LA BASILICA DI SAN MAURO ABATE “Un tesoro barocco a Casoria”
di G. Russo da "Eco di San Mauro" notiziario parrocchiale curato da E. Ferrara
Il termine basilica ha origini antichissime e in età
romana indicava alcuni imponenti edifici destinati a
funzioni giuridiche e amministrative. A questi edifici
s'ispirarono i primi architetti cristiani per costruire,
dopo l'Editto dell'imperatore Costantino dell'anno 313,
i primi spazi di culto necessari ad accogliere le sempre
più numerose comunità di fedeli, fissando in tal modo
le principali caratteristiche delle successive chiese.
Le basiliche cristiane sono costituite da un'ampia
aula rettangolare, detta navata, affiancata da navate
laterali più basse: uno schema architettonico che consente, sulla parte alta delle pareti centrali, di realizzare
delle finestre per l'illuminazione, ma anche di collocarvi cicli di immagini sacre, realizzate in mosaico o
affresco.
In tal modo il percorso dall'ingresso all'altare si carica di importanti significati religiosi: esso rappresenta
il cammino di fede del cristiano dal battesimo ai successivi sacramenti. Prima di entrare nella chiesa (termine che significa anzitutto "comunità dei cristiani")

^^^^

## ISTRUZIONI OPERATIVE
1 – Nel testo sulla basilica, quale nome riceve l'ampia aula rettangolare che costituisce le basiliche cristiane?
2 – Riprendi il testo sulla basilica dal punto in cui si interrompe.
Le righe riportate qui non servono.

^^^^

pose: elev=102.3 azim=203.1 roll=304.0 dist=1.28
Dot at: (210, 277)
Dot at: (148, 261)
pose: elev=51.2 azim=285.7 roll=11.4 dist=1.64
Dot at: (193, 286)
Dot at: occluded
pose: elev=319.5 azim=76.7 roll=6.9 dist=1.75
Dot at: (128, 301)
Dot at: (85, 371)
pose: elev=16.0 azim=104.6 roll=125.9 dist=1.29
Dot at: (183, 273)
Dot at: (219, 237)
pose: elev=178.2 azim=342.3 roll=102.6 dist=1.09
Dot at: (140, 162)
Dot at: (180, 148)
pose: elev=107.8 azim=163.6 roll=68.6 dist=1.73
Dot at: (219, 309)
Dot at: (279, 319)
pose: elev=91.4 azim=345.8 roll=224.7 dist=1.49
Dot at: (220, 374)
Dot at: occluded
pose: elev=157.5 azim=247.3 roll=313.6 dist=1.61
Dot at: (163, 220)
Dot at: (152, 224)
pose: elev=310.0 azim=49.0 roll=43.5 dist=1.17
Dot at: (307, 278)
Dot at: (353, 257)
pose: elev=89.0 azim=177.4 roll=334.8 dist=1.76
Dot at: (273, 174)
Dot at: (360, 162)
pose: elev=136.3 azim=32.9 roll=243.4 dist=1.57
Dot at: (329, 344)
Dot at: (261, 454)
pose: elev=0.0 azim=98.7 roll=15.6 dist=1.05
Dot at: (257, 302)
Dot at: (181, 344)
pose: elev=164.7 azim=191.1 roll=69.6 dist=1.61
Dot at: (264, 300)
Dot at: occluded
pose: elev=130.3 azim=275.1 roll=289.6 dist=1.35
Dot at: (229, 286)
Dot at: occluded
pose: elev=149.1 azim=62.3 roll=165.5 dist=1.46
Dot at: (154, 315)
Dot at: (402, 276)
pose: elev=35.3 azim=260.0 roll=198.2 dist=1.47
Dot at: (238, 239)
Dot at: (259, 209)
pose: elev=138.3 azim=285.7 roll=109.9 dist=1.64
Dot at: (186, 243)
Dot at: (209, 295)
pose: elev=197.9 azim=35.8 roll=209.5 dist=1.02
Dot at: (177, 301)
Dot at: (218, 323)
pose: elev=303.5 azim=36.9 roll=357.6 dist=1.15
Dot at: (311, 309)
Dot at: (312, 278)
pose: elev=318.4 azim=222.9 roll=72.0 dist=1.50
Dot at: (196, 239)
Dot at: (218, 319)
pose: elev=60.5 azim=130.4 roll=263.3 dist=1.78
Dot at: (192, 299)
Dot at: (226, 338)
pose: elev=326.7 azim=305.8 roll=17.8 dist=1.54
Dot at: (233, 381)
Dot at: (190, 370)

^^^^

## RISPOSTE AI COMPITI
1 – Navata.

2 –
il fedele riceve, infatti, il primo sacramento nel battistero, posto proprio per questo all'esterno o più
spesso all'ingresso dell'edificio. Può quindi incamminarsi nella navata, lungo la quale riceve sia la luce, simbolo di Dio che ne "illumina" il cammino, sia la Parola
divina, rappresentata dalle immagini sacre sulle pareti,
efficaci più dei testi scritti, incomprensibili ai fedeli
meno istruiti (la cosiddetta Bibbia dei poveri).
Giunge infine all'altare ove si celebra l'Eucaristia e
dove in seguito riceverà anche gli altri sacramenti
della vita cristiana.
A partire dal Rinascimento, le navate laterali furono spesso sostituite da singole cappelle, finanziate
e gestite dalle famiglie più in vista della comunità, che
vi collocavano altari dedicati al culto di particolari
Santi e le sepolture dei familiari.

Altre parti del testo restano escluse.